[Task statement] When you retype the entries, keep each one exact and leave out the pictures.

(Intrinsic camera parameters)
§

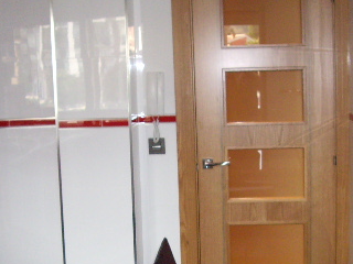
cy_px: 190
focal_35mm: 76
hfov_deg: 25.7
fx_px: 775
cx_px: 168
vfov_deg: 19.3
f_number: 2.7
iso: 200
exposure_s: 1/40
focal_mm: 6.2
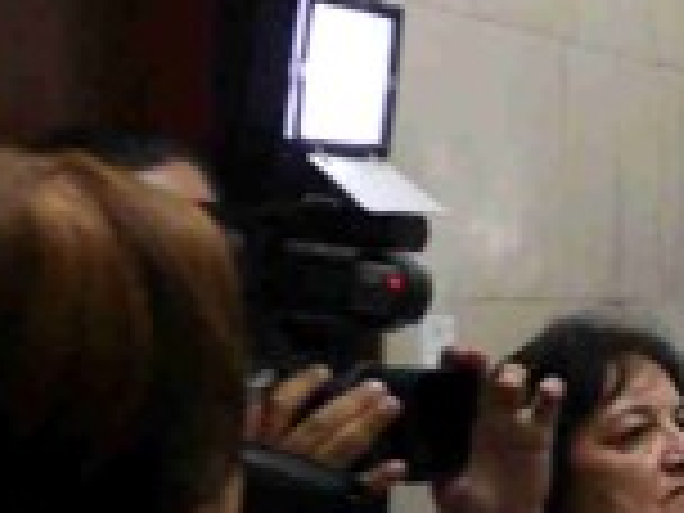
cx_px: 1305
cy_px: 382
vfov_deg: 10.1
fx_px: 2905
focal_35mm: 147
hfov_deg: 12.1
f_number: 2.8
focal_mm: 7.4
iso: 200
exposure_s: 1/10
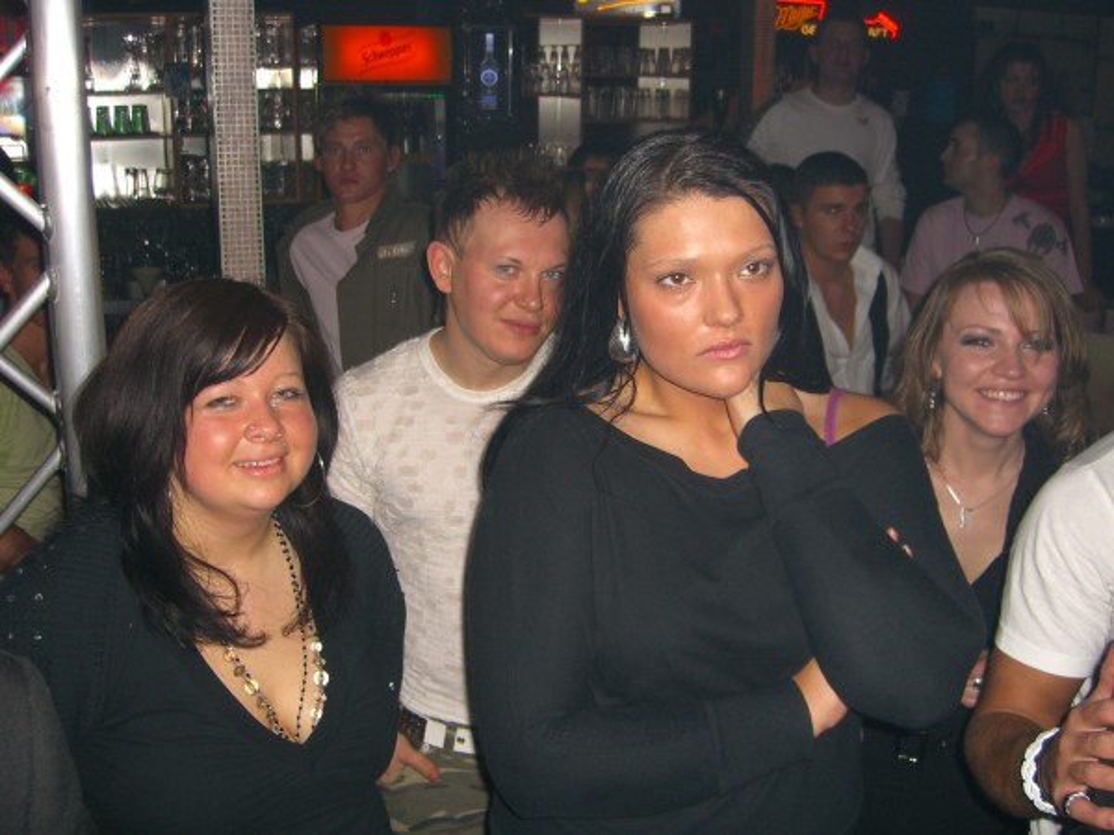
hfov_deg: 49.0
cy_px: 418
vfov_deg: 37.7
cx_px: 557
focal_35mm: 38
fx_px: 1223
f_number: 2.8
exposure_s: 1/60
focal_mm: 7.9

§

[Response for this exercise]
cy_px: 190
focal_35mm: 76
hfov_deg: 25.7
fx_px: 775
cx_px: 168
vfov_deg: 19.3
f_number: 2.7
iso: 200
exposure_s: 1/40
focal_mm: 6.2
cx_px: 1305
cy_px: 382
vfov_deg: 10.1
fx_px: 2905
focal_35mm: 147
hfov_deg: 12.1
f_number: 2.8
focal_mm: 7.4
iso: 200
exposure_s: 1/10
hfov_deg: 49.0
cy_px: 418
vfov_deg: 37.7
cx_px: 557
focal_35mm: 38
fx_px: 1223
f_number: 2.8
exposure_s: 1/60
focal_mm: 7.9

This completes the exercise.